Repeat the entries below exactly and in full.

▶ **GIVEN INFORMATION**
......

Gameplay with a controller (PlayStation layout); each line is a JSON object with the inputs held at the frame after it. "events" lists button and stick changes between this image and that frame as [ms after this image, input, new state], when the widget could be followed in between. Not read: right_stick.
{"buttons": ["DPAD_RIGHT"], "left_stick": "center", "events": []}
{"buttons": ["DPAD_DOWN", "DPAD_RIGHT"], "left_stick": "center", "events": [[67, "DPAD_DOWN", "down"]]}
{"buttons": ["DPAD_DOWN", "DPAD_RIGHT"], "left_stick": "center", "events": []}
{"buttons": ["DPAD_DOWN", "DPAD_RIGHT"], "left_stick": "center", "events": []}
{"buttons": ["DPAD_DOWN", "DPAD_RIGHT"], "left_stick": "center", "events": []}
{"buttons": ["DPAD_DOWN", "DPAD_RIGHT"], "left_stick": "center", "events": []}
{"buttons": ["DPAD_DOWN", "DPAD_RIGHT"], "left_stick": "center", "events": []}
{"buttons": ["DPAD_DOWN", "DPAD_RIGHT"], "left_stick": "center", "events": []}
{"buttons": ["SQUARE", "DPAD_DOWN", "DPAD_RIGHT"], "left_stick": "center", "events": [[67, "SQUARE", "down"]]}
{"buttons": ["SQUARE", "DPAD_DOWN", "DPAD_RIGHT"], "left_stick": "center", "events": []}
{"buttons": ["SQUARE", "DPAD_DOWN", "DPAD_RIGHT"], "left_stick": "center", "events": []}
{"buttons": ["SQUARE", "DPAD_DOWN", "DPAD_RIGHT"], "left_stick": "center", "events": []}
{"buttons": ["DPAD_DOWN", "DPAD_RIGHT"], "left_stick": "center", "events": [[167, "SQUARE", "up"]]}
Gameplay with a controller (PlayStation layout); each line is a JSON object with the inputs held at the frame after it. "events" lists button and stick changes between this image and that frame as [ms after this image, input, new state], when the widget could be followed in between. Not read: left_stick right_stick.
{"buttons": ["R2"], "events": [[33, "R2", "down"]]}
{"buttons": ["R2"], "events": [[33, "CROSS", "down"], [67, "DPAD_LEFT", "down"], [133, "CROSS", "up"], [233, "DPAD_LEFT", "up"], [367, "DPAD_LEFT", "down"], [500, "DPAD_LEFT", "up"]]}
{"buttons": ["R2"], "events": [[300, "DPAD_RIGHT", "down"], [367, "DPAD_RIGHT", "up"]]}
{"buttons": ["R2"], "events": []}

......

▶ **TASK RESPONSE**
Gameplay with a controller (PlayStation layout); each line is a JSON object with the inputs held at the frame after it. "events" lists button and stick changes between this image and that frame as [ms after this image, input, new state], when the widget could be followed in between. Not read: right_stick.
{"buttons": ["DPAD_RIGHT"], "left_stick": "center", "events": []}
{"buttons": ["DPAD_DOWN", "DPAD_RIGHT"], "left_stick": "center", "events": [[67, "DPAD_DOWN", "down"]]}
{"buttons": ["DPAD_DOWN", "DPAD_RIGHT"], "left_stick": "center", "events": []}
{"buttons": ["DPAD_DOWN", "DPAD_RIGHT"], "left_stick": "center", "events": []}
{"buttons": ["DPAD_DOWN", "DPAD_RIGHT"], "left_stick": "center", "events": []}
{"buttons": ["DPAD_DOWN", "DPAD_RIGHT"], "left_stick": "center", "events": []}
{"buttons": ["DPAD_DOWN", "DPAD_RIGHT"], "left_stick": "center", "events": []}
{"buttons": ["DPAD_DOWN", "DPAD_RIGHT"], "left_stick": "center", "events": []}
{"buttons": ["SQUARE", "DPAD_DOWN", "DPAD_RIGHT"], "left_stick": "center", "events": [[67, "SQUARE", "down"]]}
{"buttons": ["SQUARE", "DPAD_DOWN", "DPAD_RIGHT"], "left_stick": "center", "events": []}
{"buttons": ["SQUARE", "DPAD_DOWN", "DPAD_RIGHT"], "left_stick": "center", "events": []}
{"buttons": ["SQUARE", "DPAD_DOWN", "DPAD_RIGHT"], "left_stick": "center", "events": []}
{"buttons": ["DPAD_DOWN", "DPAD_RIGHT"], "left_stick": "center", "events": [[167, "SQUARE", "up"]]}
Gameplay with a controller (PlayStation layout); each line is a JSON object with the inputs held at the frame after it. "events" lists button and stick changes between this image and that frame as [ms after this image, input, new state], when the widget could be followed in between. Not read: left_stick right_stick.
{"buttons": ["R2"], "events": [[33, "R2", "down"]]}
{"buttons": ["R2"], "events": [[33, "CROSS", "down"], [67, "DPAD_LEFT", "down"], [133, "CROSS", "up"], [233, "DPAD_LEFT", "up"], [367, "DPAD_LEFT", "down"], [500, "DPAD_LEFT", "up"]]}
{"buttons": ["R2"], "events": [[300, "DPAD_RIGHT", "down"], [367, "DPAD_RIGHT", "up"]]}
{"buttons": ["R2"], "events": []}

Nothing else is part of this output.